Une représentante de la Ligue internationale des femmes pour la paix et la liberté a souligné que le système de capitalisation individuelle en matière de sécurité sociale qui prévaut au Chili a montré qu'il ne couvrait pas plus de 51% des personnes qui cotisent, ce qui en fait un système exclusif et discriminatoire qui, de plus, ne garantit pas une vie digne aux cotisants. Ce système est discriminatoire à l'encontre des femmes, dont les cotisations sont plus élevées que celles des hommes. En 2003, l'État chilien a conclu avec les États-Unis un traité de libre commerce qui est contraire à diverses lois chiliennes voire porte atteinte à certains principes constitutionnels; à titre d'exemple, ce traité favorise les investisseurs étrangers au détriment des investisseurs nationaux. En raison de la répression existante, seuls 10% des travailleurs chiliens sont syndiqués, a poursuivi la représentante. Quant à la législation environnementale, elle est absolument insuffisante, a-t-elle déclaré.

Un représentant de l'Association américaine de juristes a déclaré que, s'il se présente au monde comme un pays moderne, le Chili pâtit pourtant d'un déficit démocratique, notamment du point de vue de la participation des citoyens et de la répartition des ressources. Sous prétexte de sécurité nationale et pour protéger les intérêts économiques des grandes entreprises nationales et internationales, le Chili moderne n'hésite pas à recourir à la force pour réprimer toute forme de dissidence et de revendication politique, sociale, syndicale ou culturelle. Cet intervenant a par ailleurs dénoncé la discrimination dont le peuple mapuche est historiquement victime au Chili, eu égard notamment à la spoliation systématique dont fait l'objet ses terres. La répression à l'égard des Mapuche s'est durcie depuis qu'a été adoptée la loi antiterroriste, a-t-il ajouté. Des enfants mapuche ont été torturés au Chili, a insisté cet orateur.

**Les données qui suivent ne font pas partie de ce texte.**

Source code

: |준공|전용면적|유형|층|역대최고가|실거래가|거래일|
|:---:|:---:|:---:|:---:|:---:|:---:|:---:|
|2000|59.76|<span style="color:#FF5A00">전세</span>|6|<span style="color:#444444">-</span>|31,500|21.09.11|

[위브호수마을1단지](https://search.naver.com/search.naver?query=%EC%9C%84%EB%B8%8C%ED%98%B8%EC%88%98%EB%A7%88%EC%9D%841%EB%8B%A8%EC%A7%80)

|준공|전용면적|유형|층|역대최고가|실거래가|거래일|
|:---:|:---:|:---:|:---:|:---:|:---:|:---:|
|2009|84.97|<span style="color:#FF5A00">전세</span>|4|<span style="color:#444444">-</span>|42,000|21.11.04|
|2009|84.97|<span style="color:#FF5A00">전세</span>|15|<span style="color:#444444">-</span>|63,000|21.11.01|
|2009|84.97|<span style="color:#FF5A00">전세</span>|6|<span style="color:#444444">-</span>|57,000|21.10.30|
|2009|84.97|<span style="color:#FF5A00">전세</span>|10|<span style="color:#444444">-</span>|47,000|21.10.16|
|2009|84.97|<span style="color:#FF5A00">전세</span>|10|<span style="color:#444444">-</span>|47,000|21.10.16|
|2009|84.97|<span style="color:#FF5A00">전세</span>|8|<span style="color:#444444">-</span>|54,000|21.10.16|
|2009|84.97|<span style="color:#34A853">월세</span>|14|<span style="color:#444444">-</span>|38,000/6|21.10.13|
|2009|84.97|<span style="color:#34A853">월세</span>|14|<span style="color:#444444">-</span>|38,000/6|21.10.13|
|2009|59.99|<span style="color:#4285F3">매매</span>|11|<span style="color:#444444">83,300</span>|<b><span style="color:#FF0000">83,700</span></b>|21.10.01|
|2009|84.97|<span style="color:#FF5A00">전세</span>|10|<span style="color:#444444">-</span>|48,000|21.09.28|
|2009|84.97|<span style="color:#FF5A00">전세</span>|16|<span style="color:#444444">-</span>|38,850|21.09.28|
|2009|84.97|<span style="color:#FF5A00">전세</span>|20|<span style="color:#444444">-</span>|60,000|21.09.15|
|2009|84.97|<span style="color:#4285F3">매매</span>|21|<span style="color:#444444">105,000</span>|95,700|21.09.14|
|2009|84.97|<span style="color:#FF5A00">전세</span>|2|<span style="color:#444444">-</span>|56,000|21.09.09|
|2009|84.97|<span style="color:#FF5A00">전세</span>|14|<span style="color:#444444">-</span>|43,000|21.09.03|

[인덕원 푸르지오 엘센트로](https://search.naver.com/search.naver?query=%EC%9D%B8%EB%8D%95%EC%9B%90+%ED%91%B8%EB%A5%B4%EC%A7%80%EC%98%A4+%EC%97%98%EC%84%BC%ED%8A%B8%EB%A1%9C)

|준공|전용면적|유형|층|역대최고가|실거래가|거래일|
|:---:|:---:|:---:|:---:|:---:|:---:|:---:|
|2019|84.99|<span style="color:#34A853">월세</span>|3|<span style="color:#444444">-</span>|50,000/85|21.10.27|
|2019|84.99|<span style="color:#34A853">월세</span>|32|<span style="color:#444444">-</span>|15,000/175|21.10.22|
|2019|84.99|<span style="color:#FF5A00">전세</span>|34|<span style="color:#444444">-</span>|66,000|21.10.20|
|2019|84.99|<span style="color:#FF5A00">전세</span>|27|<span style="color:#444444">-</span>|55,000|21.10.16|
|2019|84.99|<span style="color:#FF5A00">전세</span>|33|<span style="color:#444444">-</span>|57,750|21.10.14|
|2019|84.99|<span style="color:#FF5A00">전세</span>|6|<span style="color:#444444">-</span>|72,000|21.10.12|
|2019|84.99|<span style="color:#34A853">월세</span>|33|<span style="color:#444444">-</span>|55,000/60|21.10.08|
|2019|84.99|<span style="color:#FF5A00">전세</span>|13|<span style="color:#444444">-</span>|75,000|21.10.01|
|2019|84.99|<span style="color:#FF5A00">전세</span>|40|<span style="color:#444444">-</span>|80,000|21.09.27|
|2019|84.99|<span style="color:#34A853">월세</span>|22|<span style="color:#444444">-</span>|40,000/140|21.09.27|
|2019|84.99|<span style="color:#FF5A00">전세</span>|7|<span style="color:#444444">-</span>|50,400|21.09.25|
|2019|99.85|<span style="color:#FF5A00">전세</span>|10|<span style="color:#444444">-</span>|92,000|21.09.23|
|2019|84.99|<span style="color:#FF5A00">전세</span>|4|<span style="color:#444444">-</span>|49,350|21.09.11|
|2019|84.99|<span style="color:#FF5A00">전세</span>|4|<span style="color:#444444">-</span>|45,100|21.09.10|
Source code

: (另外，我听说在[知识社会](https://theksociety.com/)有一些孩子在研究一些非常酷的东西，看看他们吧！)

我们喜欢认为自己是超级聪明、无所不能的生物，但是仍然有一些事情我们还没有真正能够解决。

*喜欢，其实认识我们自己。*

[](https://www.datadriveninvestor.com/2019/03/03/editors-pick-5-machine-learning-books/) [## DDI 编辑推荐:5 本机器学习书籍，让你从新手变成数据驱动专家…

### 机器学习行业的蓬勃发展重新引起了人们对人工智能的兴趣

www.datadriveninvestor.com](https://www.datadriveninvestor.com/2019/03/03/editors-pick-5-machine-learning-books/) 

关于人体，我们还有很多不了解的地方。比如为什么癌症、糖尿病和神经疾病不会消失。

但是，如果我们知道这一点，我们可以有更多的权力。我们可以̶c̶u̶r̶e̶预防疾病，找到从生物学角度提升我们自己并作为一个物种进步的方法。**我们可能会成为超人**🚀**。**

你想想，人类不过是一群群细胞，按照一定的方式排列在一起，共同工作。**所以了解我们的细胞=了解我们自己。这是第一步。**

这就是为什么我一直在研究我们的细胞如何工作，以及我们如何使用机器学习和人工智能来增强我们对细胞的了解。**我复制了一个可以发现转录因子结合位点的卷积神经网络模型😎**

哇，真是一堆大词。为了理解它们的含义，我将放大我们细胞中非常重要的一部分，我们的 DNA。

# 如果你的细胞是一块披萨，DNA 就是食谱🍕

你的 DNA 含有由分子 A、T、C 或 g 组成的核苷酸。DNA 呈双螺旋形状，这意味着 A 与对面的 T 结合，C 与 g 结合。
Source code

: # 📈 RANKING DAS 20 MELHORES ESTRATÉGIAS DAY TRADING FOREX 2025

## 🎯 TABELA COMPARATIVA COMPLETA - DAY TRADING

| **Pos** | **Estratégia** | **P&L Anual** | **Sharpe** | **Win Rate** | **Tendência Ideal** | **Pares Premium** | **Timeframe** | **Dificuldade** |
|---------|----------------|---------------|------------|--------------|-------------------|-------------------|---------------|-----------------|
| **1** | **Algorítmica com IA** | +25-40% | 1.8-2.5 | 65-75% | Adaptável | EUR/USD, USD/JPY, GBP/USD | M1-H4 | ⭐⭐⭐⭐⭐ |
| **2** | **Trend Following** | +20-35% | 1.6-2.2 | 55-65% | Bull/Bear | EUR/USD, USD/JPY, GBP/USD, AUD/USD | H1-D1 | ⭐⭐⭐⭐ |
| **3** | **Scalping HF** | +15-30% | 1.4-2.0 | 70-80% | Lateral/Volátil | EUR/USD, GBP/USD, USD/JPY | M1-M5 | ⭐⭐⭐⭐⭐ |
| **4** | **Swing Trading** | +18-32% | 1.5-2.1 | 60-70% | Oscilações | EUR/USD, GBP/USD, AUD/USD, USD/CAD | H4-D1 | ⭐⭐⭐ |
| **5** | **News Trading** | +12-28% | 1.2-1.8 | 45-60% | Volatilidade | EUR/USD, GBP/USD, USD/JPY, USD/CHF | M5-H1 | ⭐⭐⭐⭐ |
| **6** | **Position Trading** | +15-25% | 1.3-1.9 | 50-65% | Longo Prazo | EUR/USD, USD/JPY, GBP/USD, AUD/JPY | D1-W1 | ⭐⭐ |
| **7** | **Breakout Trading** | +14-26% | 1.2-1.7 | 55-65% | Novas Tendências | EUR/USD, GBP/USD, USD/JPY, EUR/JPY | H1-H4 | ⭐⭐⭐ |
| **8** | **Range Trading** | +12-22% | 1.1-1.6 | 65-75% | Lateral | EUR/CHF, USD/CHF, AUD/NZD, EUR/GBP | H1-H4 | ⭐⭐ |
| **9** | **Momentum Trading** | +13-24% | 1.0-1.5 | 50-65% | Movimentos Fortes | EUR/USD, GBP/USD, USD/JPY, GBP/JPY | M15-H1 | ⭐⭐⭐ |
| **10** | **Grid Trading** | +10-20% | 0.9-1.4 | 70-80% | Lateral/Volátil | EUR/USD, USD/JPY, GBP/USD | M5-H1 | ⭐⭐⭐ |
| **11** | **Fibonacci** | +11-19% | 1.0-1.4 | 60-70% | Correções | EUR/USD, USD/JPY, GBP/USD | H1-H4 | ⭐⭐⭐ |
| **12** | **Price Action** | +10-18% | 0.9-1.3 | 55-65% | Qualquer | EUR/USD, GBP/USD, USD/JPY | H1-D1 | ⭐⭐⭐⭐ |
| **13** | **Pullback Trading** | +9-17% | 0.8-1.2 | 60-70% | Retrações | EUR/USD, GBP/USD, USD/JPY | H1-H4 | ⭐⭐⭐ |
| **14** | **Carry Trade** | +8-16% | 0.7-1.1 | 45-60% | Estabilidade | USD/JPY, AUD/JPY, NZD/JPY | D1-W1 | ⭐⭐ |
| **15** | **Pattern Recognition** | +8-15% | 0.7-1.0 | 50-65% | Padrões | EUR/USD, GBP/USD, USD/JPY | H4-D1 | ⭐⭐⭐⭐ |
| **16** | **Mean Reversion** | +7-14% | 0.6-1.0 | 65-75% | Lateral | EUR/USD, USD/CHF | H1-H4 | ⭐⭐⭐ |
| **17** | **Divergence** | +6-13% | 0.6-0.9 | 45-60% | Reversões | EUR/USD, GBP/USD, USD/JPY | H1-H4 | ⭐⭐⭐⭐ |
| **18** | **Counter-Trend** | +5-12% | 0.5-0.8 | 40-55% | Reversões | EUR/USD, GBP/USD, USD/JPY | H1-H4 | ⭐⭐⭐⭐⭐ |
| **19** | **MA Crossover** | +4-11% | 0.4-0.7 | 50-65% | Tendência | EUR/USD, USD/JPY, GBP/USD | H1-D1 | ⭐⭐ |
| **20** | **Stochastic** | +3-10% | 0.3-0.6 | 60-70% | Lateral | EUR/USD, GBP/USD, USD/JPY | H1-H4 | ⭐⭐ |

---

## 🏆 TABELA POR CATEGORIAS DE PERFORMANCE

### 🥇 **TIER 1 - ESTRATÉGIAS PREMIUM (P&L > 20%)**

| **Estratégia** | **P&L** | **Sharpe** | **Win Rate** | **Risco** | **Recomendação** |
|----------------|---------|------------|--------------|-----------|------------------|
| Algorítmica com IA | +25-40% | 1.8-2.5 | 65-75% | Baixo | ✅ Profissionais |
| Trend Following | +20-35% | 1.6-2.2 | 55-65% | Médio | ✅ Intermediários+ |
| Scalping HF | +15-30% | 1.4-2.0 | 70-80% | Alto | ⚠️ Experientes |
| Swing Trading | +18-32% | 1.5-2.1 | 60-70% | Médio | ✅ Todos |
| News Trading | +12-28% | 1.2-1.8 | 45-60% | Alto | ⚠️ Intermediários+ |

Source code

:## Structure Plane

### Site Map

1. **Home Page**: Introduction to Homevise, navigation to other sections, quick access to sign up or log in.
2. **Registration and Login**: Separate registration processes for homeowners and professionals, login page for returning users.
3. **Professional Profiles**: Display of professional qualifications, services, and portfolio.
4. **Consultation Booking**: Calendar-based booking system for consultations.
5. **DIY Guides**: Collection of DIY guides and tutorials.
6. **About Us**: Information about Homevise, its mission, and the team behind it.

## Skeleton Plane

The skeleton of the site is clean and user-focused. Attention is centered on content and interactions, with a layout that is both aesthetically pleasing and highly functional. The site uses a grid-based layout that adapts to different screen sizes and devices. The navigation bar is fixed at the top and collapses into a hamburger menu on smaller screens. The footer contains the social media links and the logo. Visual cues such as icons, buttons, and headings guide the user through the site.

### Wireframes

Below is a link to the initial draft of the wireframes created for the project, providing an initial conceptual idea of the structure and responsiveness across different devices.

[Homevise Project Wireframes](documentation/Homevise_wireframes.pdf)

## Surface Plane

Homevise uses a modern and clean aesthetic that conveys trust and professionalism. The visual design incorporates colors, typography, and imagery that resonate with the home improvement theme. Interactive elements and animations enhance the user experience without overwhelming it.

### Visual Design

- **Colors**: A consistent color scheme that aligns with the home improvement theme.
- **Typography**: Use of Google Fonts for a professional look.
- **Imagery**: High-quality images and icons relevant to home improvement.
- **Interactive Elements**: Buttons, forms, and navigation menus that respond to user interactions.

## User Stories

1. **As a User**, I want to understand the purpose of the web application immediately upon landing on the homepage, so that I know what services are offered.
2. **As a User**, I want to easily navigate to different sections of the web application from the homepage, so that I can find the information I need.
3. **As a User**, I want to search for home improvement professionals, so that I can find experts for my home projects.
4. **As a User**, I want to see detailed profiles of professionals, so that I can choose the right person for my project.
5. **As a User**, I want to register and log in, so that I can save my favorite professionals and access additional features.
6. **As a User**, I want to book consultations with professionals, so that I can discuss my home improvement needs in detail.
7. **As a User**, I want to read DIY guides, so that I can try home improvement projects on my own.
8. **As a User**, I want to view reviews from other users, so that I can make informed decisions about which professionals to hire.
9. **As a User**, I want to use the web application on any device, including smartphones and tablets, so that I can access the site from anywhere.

Un représentant de Meli Wixan Mapu, membre de la communauté mapuche chilienne de Temulemu, a rappelé que les Mapuche s'opposent aux entreprises forestières qui investissent sur leurs terres. Il a souligné que la loi antiterroriste adoptée par le Chili est utilisée contre les Mapuche pour garantir les investissements de ces entreprises. Il a notamment dénoncé les destructions de leurs logements ainsi que les interrogatoires et mauvais traitements subséquents dont sont victimes les Mapuche.

Un représentant du Consejo de las tierras a fait part de la réunion de plusieurs peuples autochtones (notamment aymara, mapuche et quechua ) qui s'est tenue à Temuco, au Chili, afin d'examiner le rapport que les autorités chiliennes présentent au Comité. Il a recommandé que le Chili procède à la reconnaissance institutionnelle des peuples autochtones, en fondant cette reconnaissance sur le droit à l'autodétermination qui englobe notamment le droit à la terre et au sous-sol. L'orateur a également recommandé la création d'une institution chilienne des peuples autochtones.

Un représentant de FIAN (Réseau d'information et d'action pour le droit à se nourrir) a indiqué que son organisation a entrepris une étude sur le Programme Faim Zéro du Président Lula et la façon dont il est mis en œuvre en particulier dans les municipalités pauvres du Nord/Nord-Est du Brésil. L'une des grandes innovations de ce Programme a été de mettre sur pied un ministère spécifiquement chargé de la lutte contre la faim, a rappelé le représentant. L'étude a montré que l'accès à l'alimentation, par le biais du système de «bourse familiale» mis en place en vertu de ce Programme, a notablement amélioré la diète des familles. Néanmoins, ce Programme n'a pas encore tenu toutes ses promesses, s'agissant notamment de la nécessité de conjuguer politiques structurelles (réforme agraire, génération de revenus…) et politiques spécifiques; dans nombre de municipalités, le Programme se limite à la distribution des «bourses familiales». Pour autant, cette première expérience reste positive et une participation plus active de la société civile serait bienvenue, a déclaré cet intervenant.